▶ **What the exercise asks**: From the entries, copy out every line in which the word "Контакты" is found.

*** Task material

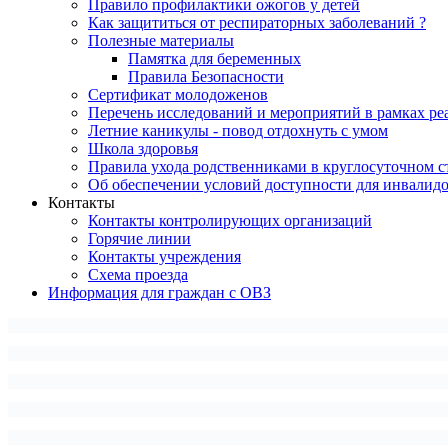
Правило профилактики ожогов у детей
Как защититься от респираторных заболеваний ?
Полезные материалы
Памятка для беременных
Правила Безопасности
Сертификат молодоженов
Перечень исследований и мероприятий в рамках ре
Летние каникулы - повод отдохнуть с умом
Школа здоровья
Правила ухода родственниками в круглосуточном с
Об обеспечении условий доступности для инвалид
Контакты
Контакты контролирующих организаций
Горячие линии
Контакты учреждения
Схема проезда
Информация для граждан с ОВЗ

******
*** Task material

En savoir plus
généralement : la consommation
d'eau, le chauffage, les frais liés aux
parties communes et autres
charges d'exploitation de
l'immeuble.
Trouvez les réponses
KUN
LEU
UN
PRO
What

******
*** Task material

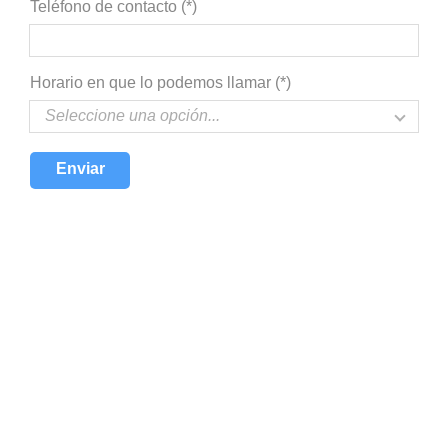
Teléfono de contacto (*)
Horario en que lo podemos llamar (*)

******

▶ **Output for this exercise**:
Контакты
Контакты контролирующих организаций
Контакты учреждения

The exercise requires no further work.